WHAT IS CULTURAL MARXISM
The term Cultural Marxism, which is also known as multiculturalism (although the latter term has various meanings and implications), is a philosophy that is perhaps as old as 1919. According to William S. Lind, Cultural Marxism came into thought when the classical Marxist scheme did not work in Western Civilization in the post WWI era, as predicted by classical Marxists. Two Marxist philosophers, Antonio Gramsci in Italy and Georg Lukacs in Hungary, theorized that Marxism didn’t take root in the West because “Western culture and Christianity” had buffeted the philosophy, along with the mortal enemy of Marxism – upward economic mobility. In economically free nations in which fortunes could be earned and economic classes changed in a single generation, the workers were not nearly as interested in rising up against the wealthy because they, themselves, had hope of becoming wealthy (link).
Instead of traditional economic Marxism, what was proposed and advanced in Western Civilization far more successfully was Cultural Marxism.
But, it’s impossible to understand Cultural Marxism without first understanding Economic Marxism.
ECONOMIC (OR CLASSICAL) MARXISM
Marxism is a method of sociological analyzation that seeks to understand differences in class relations. Originating with Karl Marx, the system desires to view society in different socio-economic classes, and lists conflict between the classes as the cause of all social ills. While there are divergent schools of Marxist thoughts, it’s plainest definition is:
a theory in which class struggle is a central element in the analysis of social change in Western societies, which stands in contrast to capitalism, an economic system based on the private ownership of the means of production and distribution of goods, characterized by a free competitive market and motivation by profit (link, multiple sources)
Put plainly, Marxism recognizes “class struggle” (economically so, chiefly) as the source of problems and the socialization of all property and resources as the solution to those societal problems.
Critics of Marxism argue that not only does socialization of property and resources decrease the overall wealth of a population and is unfair to those who produce wealth, but it artificially reduces people to members of a particular “class,” and seeks to cause conflict between the classes to bring about social change (IE, the “haves versus the have-nots”). The Judeo-Christian understanding of the 8th Commandment, which undergirds the notion of private property rights, is historically the reason for great resistance to socialism in the West.

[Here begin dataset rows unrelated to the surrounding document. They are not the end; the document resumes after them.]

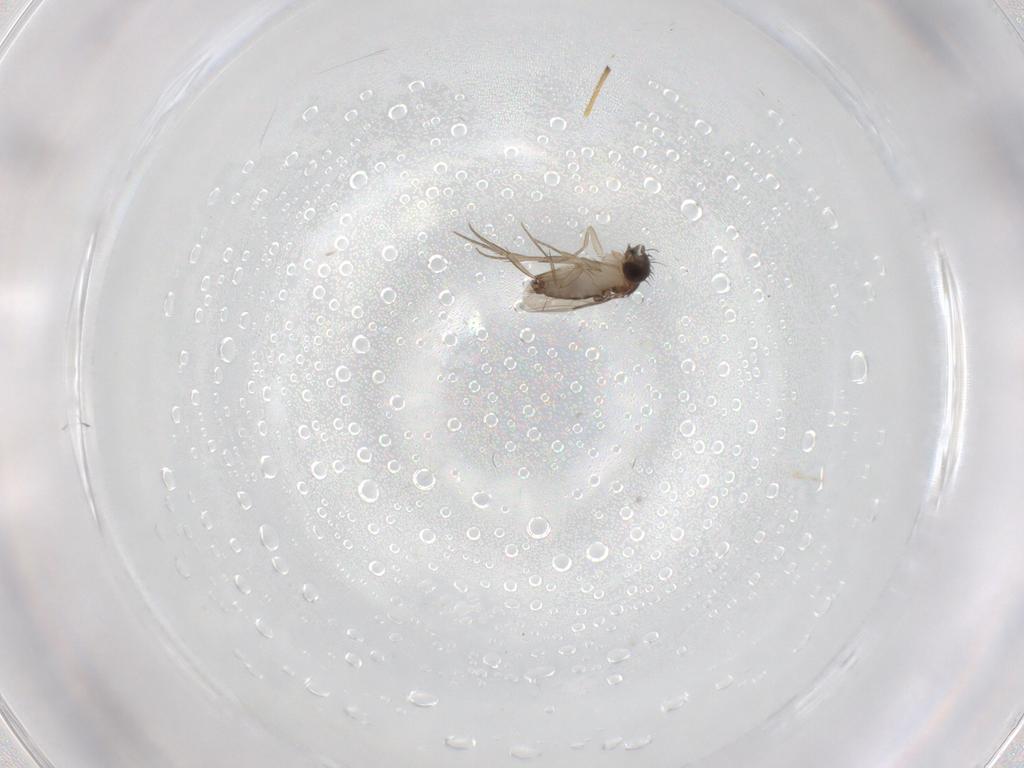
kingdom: Animalia
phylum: Arthropoda
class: Insecta
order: Diptera
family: Phoridae
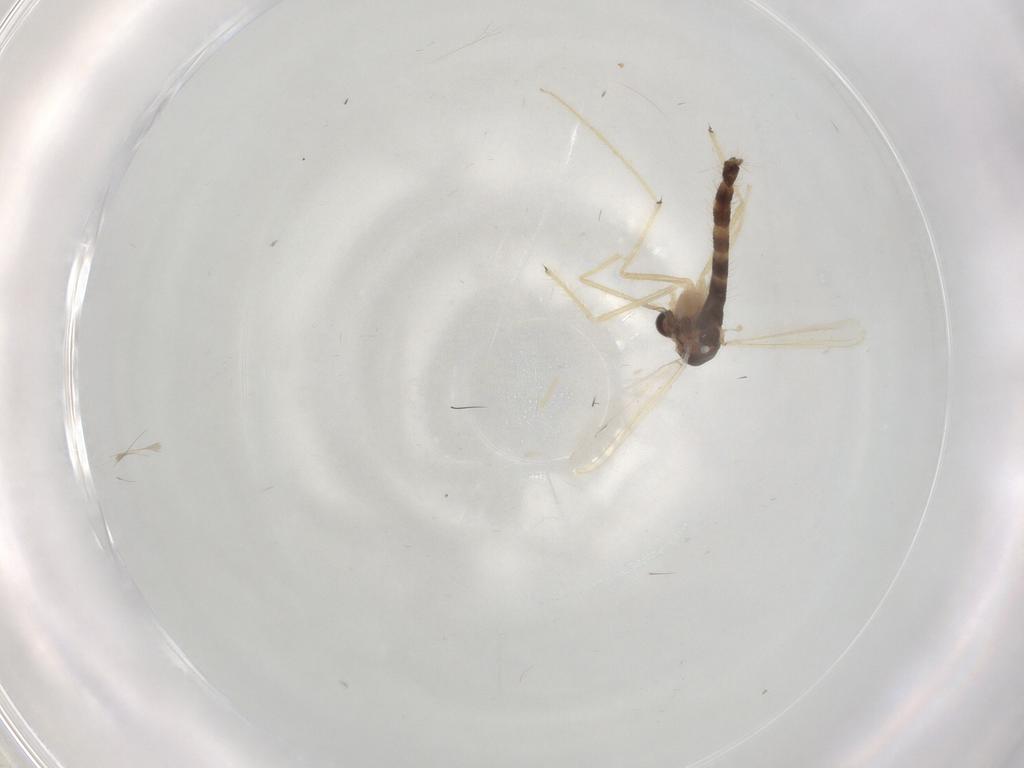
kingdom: Animalia
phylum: Arthropoda
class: Insecta
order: Diptera
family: Chironomidae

THE ADVANCEMENT OF CULTURAL MARXISM IN THE WEST
To turn classical Marxism into Cultural Marxism, members of what is called “the Frankfurt School” (which included Max Horkheimer, Theodor Adorno, Wilhelm Reich, Eric Fromm and Herbert Marcuse) argued that culture was not a part of Marx’s original idea regarding society’s “superstructure,” and was an important variable in the over-all Marxist experiment. They argued that the working class would not revolt against the “bourgeoisie” in places where the poor could become rich. So then, the Frankfurt School intellectual leader, Herbert Marcuse, argued that Marxist ideology should enlist a cultural contingent; chiefly a coalition of blacks, students, feminists and homosexuals (link).
As Lind explains…
Fatefully for America, when Hitler came to power in Germany in 1933, the Frankfurt School fled – – and reestablished itself in New York City. There, it shifted its focus from destroying traditional Western culture in Germany to destroying it in the United States. To do so, it invented “Critical Theory.” What is the theory? To criticize every traditional institution, starting with the family, brutally and unremittingly, in order to bring them down. It wrote a series of “studies in prejudice,” which said that anyone who believes in traditional Western culture is prejudiced, a “racist” or “sexist” of “fascist” – – and is also mentally ill (link)
IMPLICATIONS OF CULTURAL MARXISM ON AMERICAN CHRISTIANITY
The goal and design of Cultural Marxism was very intentionally thought-out by its intellectual progenitors in order to undermine both Western Civilization and Christianity. While Cultural Marxism may seem like a purely political ideology, like Classical Marxism, it has deep consequences for the realm of Christendom.
By viewing everything through the lens of ethnicity, Cultural Marxism is actually the enemy of true and authentic, Gospel-centered racial reconciliation, which is based upon the premise of Galatians 3:28. Cultural Marxism seeks to dis-unify, rather than unify the Church (although it is practiced under the veiled disguise of racial harmony).
It is not uncommon to hear evangelical leaders today use the term “racial justice,” a term that is steeped in (and directly derives from) Cultural Marxism. Certain evangelical leaders seeking to bring ethnic harmony to the church are actually and inadvertently falling into the century-old game plan of Cultural Marxists when they insist on seeing culture through the lens of race (and more liberal denominations may do this with gender as well, which is equally as dis-unifying).
The Evangelical Intelligentsia is especially prone to espouse Cultural Marxism, and examples of them falling for the scheme are multitudinous, as best seen in recent years in writings by both The Gospel Coalition and the Ethics and Religious Liberty Commission.